W ramach MdM państwo ma dopłacić do wkładu własnego wniesionego przy nabyciu lokum. Wysokość dopłaty do wkładu własnego będzie ustalana według górnego limitu ceny obowiązującego w miejscowości, w której nabyte ma być mieszkanie (wyliczone na podstawie wartości odtworzeniowej, a nie na podstawie samej ceny lokalu). Przykładowo, jeśli rodzina będzie zainteresowana kupnem mieszkania o powierzchni 50 m2 (a granica ceny w danej lokalizacji będzie wynosiła 3200 zł/m2) i uda się jej znaleźć mieszkanie w cenie 3000 zł/m2, dopłata w wysokości 10% zostanie naliczona od stawki 3200 zł/m2. Minister zachęca do negocjowania cen z deweloperami, bowiem to może zapewnić większą dopłatę.
Dofinansowanie nie może być udzielone osobom, które były lub są właścicielem prawa własności budynku mieszkalnego jednorodzinnego lub lokalu mieszkalnego.

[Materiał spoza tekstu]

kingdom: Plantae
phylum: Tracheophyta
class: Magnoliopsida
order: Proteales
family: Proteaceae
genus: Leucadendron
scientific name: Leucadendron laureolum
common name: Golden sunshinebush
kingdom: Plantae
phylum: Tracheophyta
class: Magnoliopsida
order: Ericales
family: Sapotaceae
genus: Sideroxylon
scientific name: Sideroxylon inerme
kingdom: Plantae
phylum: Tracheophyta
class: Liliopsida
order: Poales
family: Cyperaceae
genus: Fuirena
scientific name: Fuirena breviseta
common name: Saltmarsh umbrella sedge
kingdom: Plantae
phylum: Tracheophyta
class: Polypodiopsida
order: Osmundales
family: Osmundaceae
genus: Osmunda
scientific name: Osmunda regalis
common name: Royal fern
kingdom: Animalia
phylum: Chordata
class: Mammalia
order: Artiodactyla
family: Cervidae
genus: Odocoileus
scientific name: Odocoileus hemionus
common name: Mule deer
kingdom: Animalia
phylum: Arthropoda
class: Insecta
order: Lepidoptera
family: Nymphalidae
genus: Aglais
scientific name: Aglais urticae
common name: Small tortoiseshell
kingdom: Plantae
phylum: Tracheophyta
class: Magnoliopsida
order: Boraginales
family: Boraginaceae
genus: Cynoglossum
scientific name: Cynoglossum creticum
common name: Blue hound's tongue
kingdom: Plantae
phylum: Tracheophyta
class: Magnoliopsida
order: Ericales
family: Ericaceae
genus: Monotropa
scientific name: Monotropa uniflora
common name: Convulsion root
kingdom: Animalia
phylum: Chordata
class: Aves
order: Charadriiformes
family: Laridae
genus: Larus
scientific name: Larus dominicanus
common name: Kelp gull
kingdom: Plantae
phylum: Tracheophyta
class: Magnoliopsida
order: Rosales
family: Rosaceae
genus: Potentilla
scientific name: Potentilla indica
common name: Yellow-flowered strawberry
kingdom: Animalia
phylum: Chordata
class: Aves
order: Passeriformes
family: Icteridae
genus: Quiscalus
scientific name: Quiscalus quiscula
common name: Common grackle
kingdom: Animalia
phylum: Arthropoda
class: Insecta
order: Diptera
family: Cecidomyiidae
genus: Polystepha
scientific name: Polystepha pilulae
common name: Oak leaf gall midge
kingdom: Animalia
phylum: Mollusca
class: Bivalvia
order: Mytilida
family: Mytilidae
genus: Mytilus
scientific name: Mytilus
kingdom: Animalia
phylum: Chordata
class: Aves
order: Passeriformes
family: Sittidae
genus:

Z grona beneficjentów wyłączeni zostali również współwłaściciele budynków bez wyodrębnionych lokali mieszkalnych. W poprzednim programie mogły brać udział osoby, które nie miały tytułu prawnego w chwili podpisywania umowy kredytowej. Ponadto, warunkiem nowego programu jest również zasada, że kupujący, który nabędzie mieszkanie w ramach nowego programu, nie będzie mógł go sprzedać ani wynająć przez okres 5 lat. Jeżeli nie dostosuje się do tego kryterium, może częściowo stracić dofinansowanie do wkładu własnego.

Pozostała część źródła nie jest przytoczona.